What does your job involve?
I teach physical education, health, and strength and conditioning classes at Northview Middle School. I am also a varsity defensive back football coach. As a coach, I want to help shape young men into great people for the world. And I’m a mentor because that’s why God called me to be a teacher in the first place. I take my roles very seriously because they have a direct influence on my students.
How well did Northwestern prepare you for your teaching career?
I learned to write great PE lesson plans, which has helped me to see what could go wrong ahead of time so I can teach it better and establish rules to prevent injury. In my health classes, I’ve been well equipped to assess student progress and ensure the class is grasping the material before moving on and possibly leaving some behind.

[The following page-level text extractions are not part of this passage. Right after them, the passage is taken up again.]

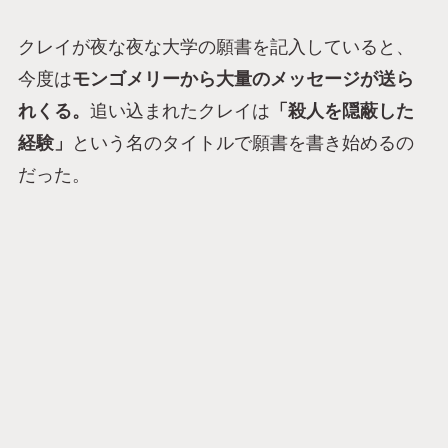
クレイが夜な夜な大学の願書を記入していると、
今度は
モンゴメリーから大量のメッセージが送ら
れくる。
追い込まれたクレイは
「殺人を隠蔽した
経験」
という名のタイトルで願書を書き始めるの
だった。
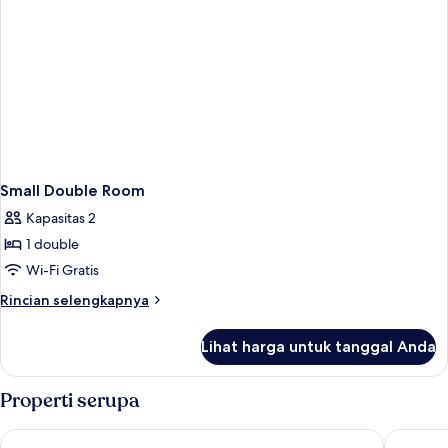
Small Double Room
Kapasitas 2
1 double
Wi-Fi Gratis
Rincian
Rincian selengkapnya
lebih
lanjut
Lihat harga untuk tanggal Anda
untuk
Small
Double
Properti serupa
Room
Kings Cross Inn Hotel
St Pancra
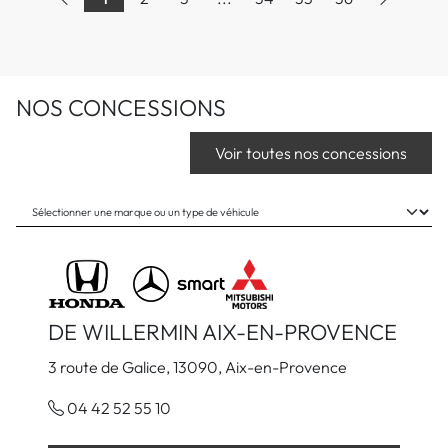
NOS CONCESSIONS
Voir toutes nos concessions
DE WILLERMIN AIX-EN-PROVENCE
3 route de Galice, 13090, Aix-en-Provence
04 42 52 55 10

This kind of instruction not only leads to better test scores, but it also contributes to student retention and their joy in sharing with their parents what they’ve learned. There’s nothing better than meeting a random parent who says, "Are you Mr. Sanford? The one that has my child excited to read nutritional facts on the side of cereal boxes?"
What things do you appreciate most about your Northwestern experience?

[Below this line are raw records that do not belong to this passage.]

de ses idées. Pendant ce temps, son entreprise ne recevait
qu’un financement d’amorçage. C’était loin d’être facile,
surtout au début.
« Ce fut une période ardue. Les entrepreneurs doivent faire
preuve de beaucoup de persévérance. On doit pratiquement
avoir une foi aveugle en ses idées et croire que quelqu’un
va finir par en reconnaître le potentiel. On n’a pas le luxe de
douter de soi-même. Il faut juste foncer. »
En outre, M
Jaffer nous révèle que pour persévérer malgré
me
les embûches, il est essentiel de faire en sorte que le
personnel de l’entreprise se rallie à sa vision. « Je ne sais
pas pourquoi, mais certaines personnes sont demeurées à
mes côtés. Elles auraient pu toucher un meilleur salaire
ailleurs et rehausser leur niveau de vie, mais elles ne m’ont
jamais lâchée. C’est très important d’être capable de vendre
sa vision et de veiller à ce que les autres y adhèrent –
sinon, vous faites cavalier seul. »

I really appreciated my athletic career and teammates. If I had to say what I appreciate the most about my experience, it would be Northwestern’s location. Growing up east of Los Angeles, I was surrounded by gangs, drugs and violence. There were a thousand things to do, but it was more like a thousand ways to get in trouble. So for me, being in a small town enabled me to be far away from distractions so I could stay focused on my studies and athletics. The community was so loving, and I could volunteer and get involved with the youth.
How would you describe Northwestern professors?

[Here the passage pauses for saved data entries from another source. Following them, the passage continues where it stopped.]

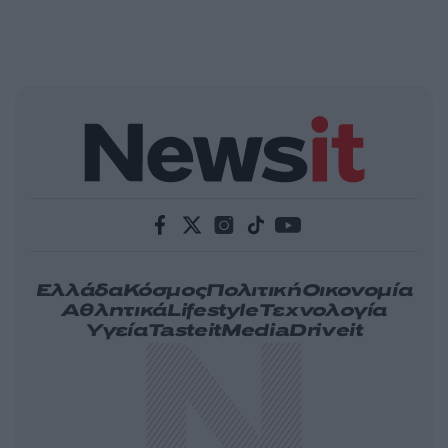
Ελλάδα
Κόσμος
Πολιτική
Οικονομία
Αθλητικά
Lifestyle
Τεχνολογία
Υγεία
Tasteit
Media
Driveit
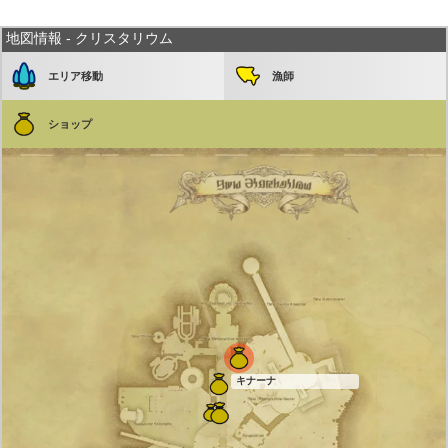
地図情報 - クリスタリウム
エリア移動
漁師
ショップ
キナーナ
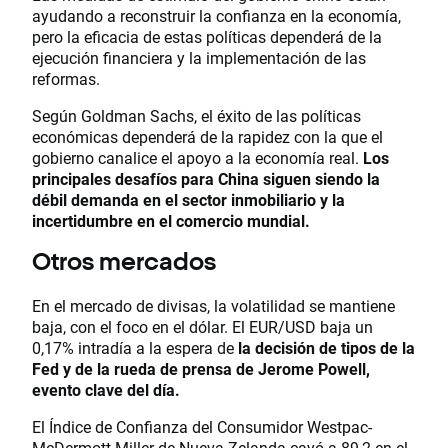
ayudando a reconstruir la confianza en la economía,
pero la eficacia de estas políticas dependerá de la
ejecución financiera y la implementación de las
reformas.
Según Goldman Sachs, el éxito de las políticas
económicas dependerá de la rapidez con la que el
gobierno canalice el apoyo a la economía real.
Los
principales desafíos para China siguen siendo la
débil demanda en el sector inmobiliario y la
incertidumbre en el comercio mundial.
Otros mercados
En el mercado de divisas, la volatilidad se mantiene
baja, con el foco en el dólar. El EUR/USD baja un
0,17% intradía a la espera de
la decisión de tipos de la
Fed y de la rueda de prensa de Jerome Powell,
evento clave del día.
El Índice de Confianza del Consumidor Westpac-
McDermott Miller de Nueva Zelanda cayó a 89,2 en el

Northwestern professors are real, caring people. I remember a professor telling me she wouldn’t let me fail. That meant the most to me, because my whole life, all I’d known was failure. So the way I heard it come out of her mouth was, “I won’t let you be the norm; I won’t let you be another statistic; I won’t let you give up on yourself.”
Since graduation, many of my professors have stayed in contact with me, which has inspired me to keep in touch with my own students. I try to see a game at their university or get coffee with them when they’re in town. The example of Raider fellowship set by my professors has helped me build meaningful relationships with others.
In which ways did your faith grow at Northwestern?
My faith grew a lot during my time at Northwestern. A verse that I live by is Exodus 14:14: “The Lord will fight for you; you need only to be still.” After having to be independent growing up, Northwestern helped me take a leap of faith and trust God to fight for me instead of doing everything myself.